# Day 13 — "Pooling, Downsampling & Hierarchical Feature Extraction"

Pooling lets CNNs zoom out: compressing details while preserving meaning so deeper layers capture shapes, parts, and objects.

## 1. Core Intuition

- Pooling mimics stepping back from an image: details → shapes → scenes.
- Downsampling builds hierarchical, multi-scale features (pixels → edges → textures → parts → objects).

## 2. Why Pooling is Needed

- Convolution alone lacks invariance.
- Pooling selects salient features, compresses maps, enlarges receptive fields, reduces compute.

## 3. Max Pooling

`maxpool(x) = max(x_1, ..., x_n)` within a window.

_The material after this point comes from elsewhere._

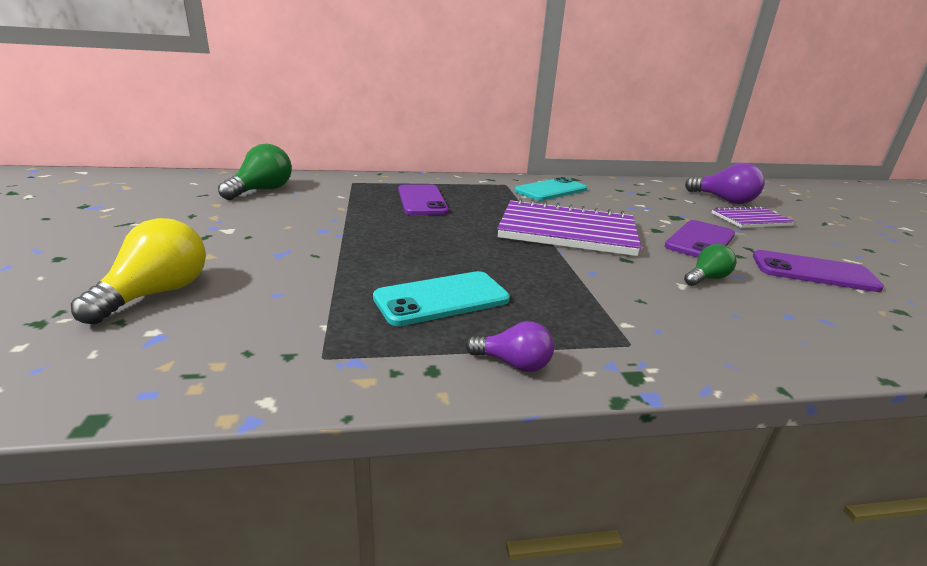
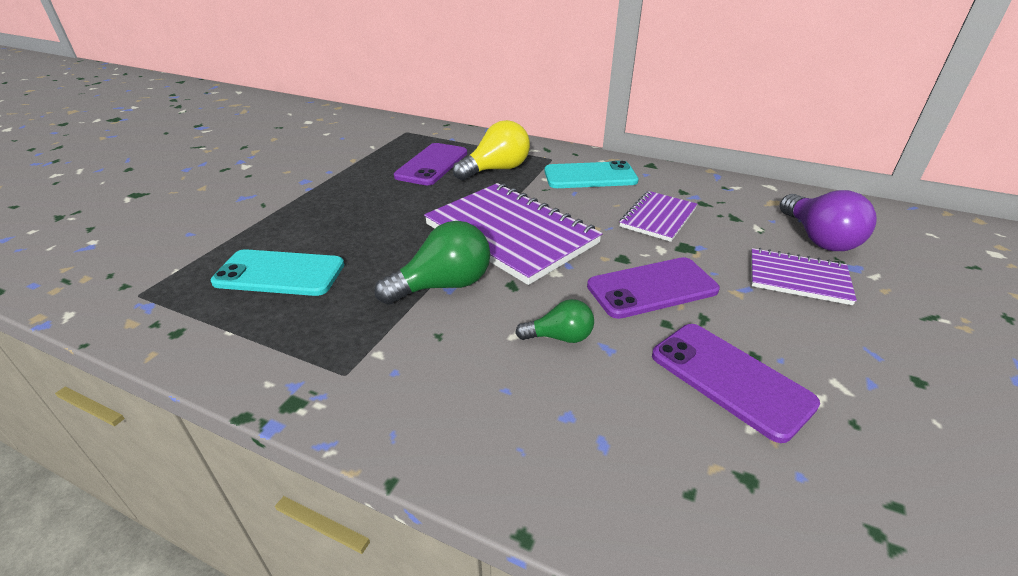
camera: 35 degrees right, 10 degrees up
(157, 293) = (132, 212): yellow light bulb -> yellow light bulb (496, 170)
(262, 190) = (323, 129): green light bulb -> green light bulb (443, 285)
(513, 363) = (230, 351): purple light bulb -> none
(633, 205) = (658, 218): none -> purple notebook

Picks the strongest activation, giving shift invariance and sparsity.

## 4. Average Pooling & GAP

- `avgpool(x) = (1/n)∑x_i` keeps smooth context.
- Global Average Pooling (GAP) replaces FC heads, reduces parameters, improves generalization.

## 5. Strided Convolution

Learnable downsampling that lets the model decide which info to retain; common replacement for rigid pooling.

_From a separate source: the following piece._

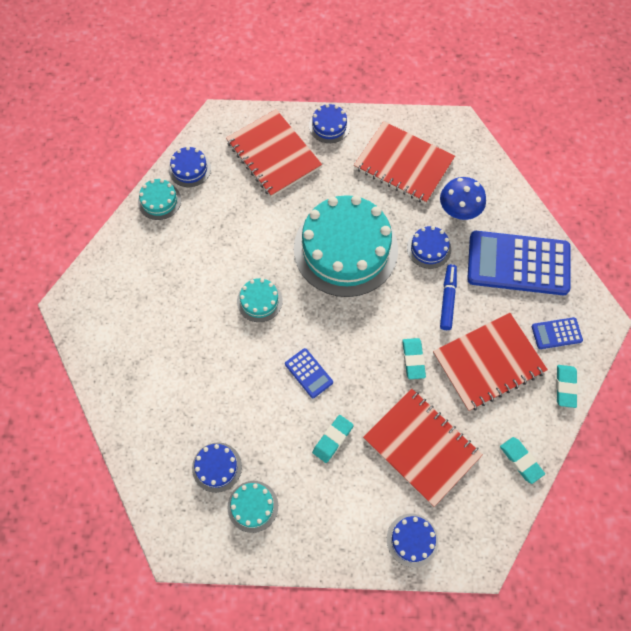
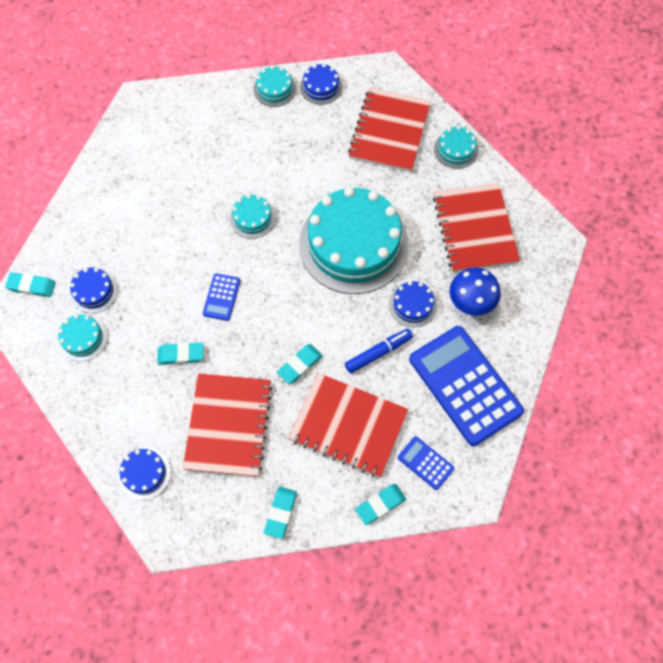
camera: 50 degrees right, 0 degrees up
(166, 515) = (32, 286): none -> turquoise eraser
(329, 126) = (456, 149): blue cake -> turquoise cake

## 6. Python Demo — Pooling & Strided Convolution

`days/day13/code/pooling.py` implements the helpers below.

In [5]:
from __future__ import annotations

import sys
from pathlib import Path
import numpy as np


def find_repo_root(marker: str = "days") -> Path:
    path = Path.cwd()
    while path != path.parent:
        if (path / marker).exists():
            return path
        path = path.parent
    raise RuntimeError("Run this notebook from inside the repository tree.")

REPO_ROOT = find_repo_root()
if str(REPO_ROOT) not in sys.path:
    sys.path.append(str(REPO_ROOT))

from days.day13.code.pooling import pool2d, global_avg_pool, strided_conv2d

img = np.array([[1,3,2,8],[4,6,5,2],[7,1,0,3],[2,9,4,1]])
filt = np.array([[1,-1],[-1,1]])
print("Original:\n", img)
print("MaxPool 2x2:\n", pool2d(img, mode='max'))
print("AvgPool 2x2:\n", pool2d(img, mode='avg'))
print("Global Avg Pool:", global_avg_pool(img))
print("Strided conv (stride=2):\n", strided_conv2d(img, filt, stride=2))


Original:
 [[1 3 2 8]
 [4 6 5 2]
 [7 1 0 3]
 [2 9 4 1]]
MaxPool 2x2:
 [[6. 8.]
 [9. 4.]]
AvgPool 2x2:
 [[3.5  4.25]
 [4.75 2.  ]]
Global Avg Pool: 3.625
Strided conv (stride=2):
 [[ 0. -9.]
 [13. -6.]]


## 7. Visualization — Pooling Movement

`days/day13/code/visualizations.py` plots pooling results and animates a sliding max-pool window.

In [6]:
from days.day13.code.visualizations import plot_pooling_example, anim_sliding_maxpool

RUN_ANIMATIONS = False

if RUN_ANIMATIONS:
    plot_path = plot_pooling_example()
    gif_path = anim_sliding_maxpool()
    print('Saved assets →', plot_path, gif_path)
else:
    print('Set RUN_ANIMATIONS = True to regenerate Day 13 figures in days/day13/outputs/.')


Set RUN_ANIMATIONS = True to regenerate Day 13 figures in days/day13/outputs/.


## 9. Hierarchical Feature Extraction

Pooling expands receptive fields so deeper layers capture textures, parts, and objects—mirroring human perception from pixels to scenes.

## 10. Pooling vs Strided Convolution

| Property | Pooling | Strided Conv |
| --- | --- | --- |
| Learnable | No | Yes |
| Invariance | Strong (max) | Moderate |
| Sharpness | High (max) | Depends on learned filters |
| Modern usage | Declining | Increasing |


## 11. Mini Exercises

1. Implement max pool manually and compare to torch.nn.MaxPool2d.
2. Swap max pool for average pool in a CNN; observe accuracy.
3. Replace pooling with stride=2 conv; compare results.
4. Visualize intermediate CNN feature maps (edges → textures → parts).
5. Try GAP vs fully connected head on CIFAR-10.

## 12. Key Takeaways

| Point | Meaning |
| --- | --- |
| Pooling compresses & gains invariance | Less sensitive to small shifts. |
| Max pooling highlights strong features | Edge detectors thrive. |
| Average/GAP summarize context | Smooth, parameter-efficient heads. |
| Strided conv learns what to keep | Flexible alternative to pooling. |
| Hierarchical representations | CNNs zoom out layer by layer. |

> Pooling lets networks zoom out—learning not just pixels, but patterns, parts, and objects.